Exercise prompt
What you return must be an exact copy of the lines in the listing below between the line holding "17: (516, 266)" and the line holding "74: (551, 125)", inclusive, and nothing more.

[Opening Input data section]

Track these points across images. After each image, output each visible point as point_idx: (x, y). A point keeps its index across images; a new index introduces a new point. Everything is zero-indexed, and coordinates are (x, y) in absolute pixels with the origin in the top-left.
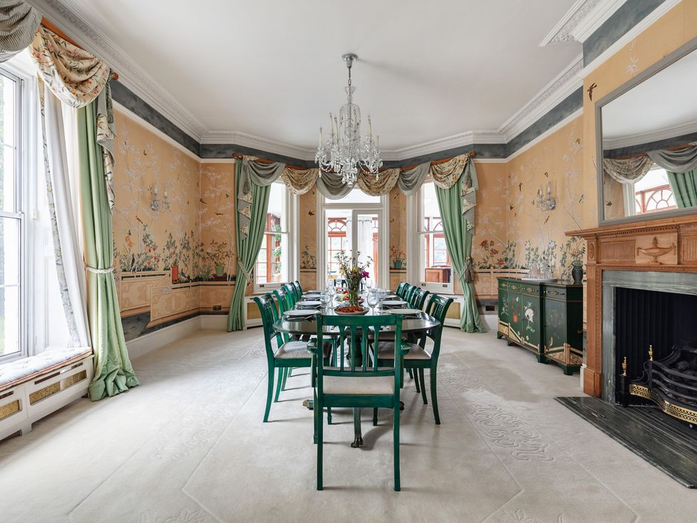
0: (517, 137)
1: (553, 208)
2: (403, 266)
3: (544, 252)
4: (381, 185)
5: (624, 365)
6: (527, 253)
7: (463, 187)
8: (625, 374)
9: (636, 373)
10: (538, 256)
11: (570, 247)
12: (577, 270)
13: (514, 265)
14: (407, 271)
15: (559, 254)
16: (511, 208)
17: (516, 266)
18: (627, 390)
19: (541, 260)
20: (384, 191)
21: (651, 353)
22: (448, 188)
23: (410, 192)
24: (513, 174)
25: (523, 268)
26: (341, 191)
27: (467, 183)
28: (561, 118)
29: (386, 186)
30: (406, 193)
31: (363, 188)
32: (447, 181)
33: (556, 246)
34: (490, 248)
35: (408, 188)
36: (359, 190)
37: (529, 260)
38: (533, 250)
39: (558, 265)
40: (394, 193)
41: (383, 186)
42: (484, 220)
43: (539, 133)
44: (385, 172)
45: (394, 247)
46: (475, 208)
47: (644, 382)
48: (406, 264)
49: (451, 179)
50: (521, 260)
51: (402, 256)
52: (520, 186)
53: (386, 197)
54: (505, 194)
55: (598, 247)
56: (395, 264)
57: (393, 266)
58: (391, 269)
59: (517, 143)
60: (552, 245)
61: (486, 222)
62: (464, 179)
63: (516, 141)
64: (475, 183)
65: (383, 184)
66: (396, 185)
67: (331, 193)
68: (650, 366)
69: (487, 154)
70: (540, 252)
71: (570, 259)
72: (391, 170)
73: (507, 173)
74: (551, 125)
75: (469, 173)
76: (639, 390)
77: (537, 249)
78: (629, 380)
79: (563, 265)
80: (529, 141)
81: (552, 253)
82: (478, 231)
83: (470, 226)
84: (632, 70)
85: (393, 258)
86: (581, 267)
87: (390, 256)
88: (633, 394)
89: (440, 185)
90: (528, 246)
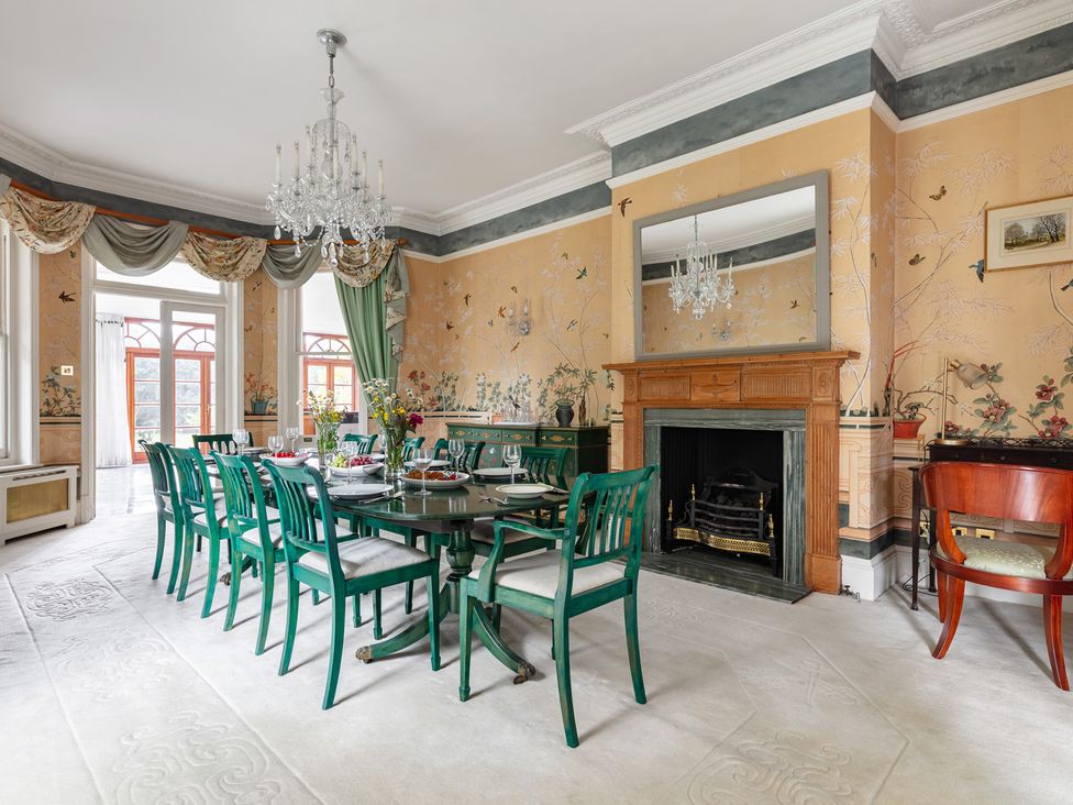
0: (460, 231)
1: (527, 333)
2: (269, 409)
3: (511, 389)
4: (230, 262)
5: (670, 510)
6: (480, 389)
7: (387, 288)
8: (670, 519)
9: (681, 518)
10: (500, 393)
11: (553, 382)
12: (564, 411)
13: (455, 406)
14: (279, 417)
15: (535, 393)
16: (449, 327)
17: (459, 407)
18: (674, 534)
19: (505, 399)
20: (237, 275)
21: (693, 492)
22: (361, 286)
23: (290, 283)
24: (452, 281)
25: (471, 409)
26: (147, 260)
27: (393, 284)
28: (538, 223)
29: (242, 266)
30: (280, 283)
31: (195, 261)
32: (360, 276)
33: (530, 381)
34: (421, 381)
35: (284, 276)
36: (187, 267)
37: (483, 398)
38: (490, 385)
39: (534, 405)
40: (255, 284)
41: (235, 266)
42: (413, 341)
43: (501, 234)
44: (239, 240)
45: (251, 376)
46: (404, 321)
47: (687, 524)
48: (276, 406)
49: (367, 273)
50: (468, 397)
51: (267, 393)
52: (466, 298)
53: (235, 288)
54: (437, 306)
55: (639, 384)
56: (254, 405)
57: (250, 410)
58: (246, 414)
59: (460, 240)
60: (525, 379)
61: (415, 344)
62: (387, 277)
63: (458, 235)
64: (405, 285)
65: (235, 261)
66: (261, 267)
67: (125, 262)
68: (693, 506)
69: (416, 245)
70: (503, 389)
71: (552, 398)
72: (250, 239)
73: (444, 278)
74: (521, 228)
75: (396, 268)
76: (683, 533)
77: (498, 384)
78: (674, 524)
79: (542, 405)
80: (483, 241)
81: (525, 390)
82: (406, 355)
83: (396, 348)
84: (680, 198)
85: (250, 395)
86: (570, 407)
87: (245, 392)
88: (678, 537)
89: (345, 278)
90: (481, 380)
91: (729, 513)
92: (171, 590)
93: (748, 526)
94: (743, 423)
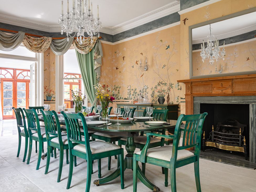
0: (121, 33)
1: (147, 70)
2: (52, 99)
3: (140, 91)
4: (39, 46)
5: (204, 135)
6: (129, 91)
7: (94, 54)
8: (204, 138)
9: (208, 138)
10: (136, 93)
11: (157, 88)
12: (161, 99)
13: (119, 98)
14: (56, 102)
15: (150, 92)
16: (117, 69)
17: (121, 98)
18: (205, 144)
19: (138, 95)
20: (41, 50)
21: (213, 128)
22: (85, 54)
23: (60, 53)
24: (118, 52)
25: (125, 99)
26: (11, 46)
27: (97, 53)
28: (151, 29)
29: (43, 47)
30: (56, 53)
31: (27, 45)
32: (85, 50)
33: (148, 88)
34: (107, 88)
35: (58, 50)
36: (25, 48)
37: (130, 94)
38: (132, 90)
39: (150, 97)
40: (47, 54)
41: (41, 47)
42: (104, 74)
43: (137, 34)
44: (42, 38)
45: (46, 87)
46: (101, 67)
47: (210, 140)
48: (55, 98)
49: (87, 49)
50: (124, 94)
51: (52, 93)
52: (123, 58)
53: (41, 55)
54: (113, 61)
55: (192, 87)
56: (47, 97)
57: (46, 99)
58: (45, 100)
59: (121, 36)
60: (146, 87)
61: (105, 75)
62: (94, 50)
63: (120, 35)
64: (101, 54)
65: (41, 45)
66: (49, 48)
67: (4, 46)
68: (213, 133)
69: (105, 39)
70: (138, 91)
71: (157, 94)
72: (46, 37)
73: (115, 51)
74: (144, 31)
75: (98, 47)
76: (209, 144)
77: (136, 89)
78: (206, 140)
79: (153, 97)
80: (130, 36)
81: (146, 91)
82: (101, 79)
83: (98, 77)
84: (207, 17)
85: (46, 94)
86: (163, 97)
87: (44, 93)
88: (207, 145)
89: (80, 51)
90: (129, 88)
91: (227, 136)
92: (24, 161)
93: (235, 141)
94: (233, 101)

[Closing Input data section]

Task response
17: (516, 266)
18: (627, 390)
19: (541, 260)
20: (384, 191)
21: (651, 353)
22: (448, 188)
23: (410, 192)
24: (513, 174)
25: (523, 268)
26: (341, 191)
27: (467, 183)
28: (561, 118)
29: (386, 186)
30: (406, 193)
31: (363, 188)
32: (447, 181)
33: (556, 246)
34: (490, 248)
35: (408, 188)
36: (359, 190)
37: (529, 260)
38: (533, 250)
39: (558, 265)
40: (394, 193)
41: (383, 186)
42: (484, 220)
43: (539, 133)
44: (385, 172)
45: (394, 247)
46: (475, 208)
47: (644, 382)
48: (406, 264)
49: (451, 179)
50: (521, 260)
51: (402, 256)
52: (520, 186)
53: (386, 197)
54: (505, 194)
55: (598, 247)
56: (395, 264)
57: (393, 266)
58: (391, 269)
59: (517, 143)
60: (552, 245)
61: (486, 222)
62: (464, 179)
63: (516, 141)
64: (475, 183)
65: (383, 184)
66: (396, 185)
67: (331, 193)
68: (650, 366)
69: (487, 154)
70: (540, 252)
71: (570, 259)
72: (391, 170)
73: (507, 173)
74: (551, 125)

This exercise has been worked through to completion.